### Exercise instructions
Identify all lines of the data containing the string "essential" and copy them.
[[ Records, beginning ]]
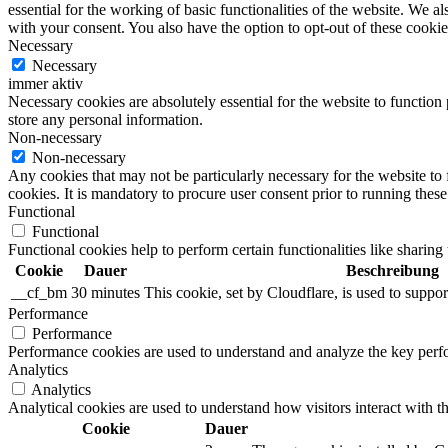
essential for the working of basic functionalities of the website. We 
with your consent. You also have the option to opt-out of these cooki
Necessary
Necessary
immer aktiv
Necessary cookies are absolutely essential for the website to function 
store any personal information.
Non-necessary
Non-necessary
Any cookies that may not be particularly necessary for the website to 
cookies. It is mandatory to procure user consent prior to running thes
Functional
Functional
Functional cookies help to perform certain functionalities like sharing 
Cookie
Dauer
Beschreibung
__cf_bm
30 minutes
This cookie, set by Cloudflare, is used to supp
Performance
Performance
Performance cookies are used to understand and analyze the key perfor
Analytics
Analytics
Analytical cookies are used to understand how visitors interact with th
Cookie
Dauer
[[ Records, end ]]
### Written answer
essential for the working of basic functionalities of the website. We 
Necessary cookies are absolutely essential for the website to function 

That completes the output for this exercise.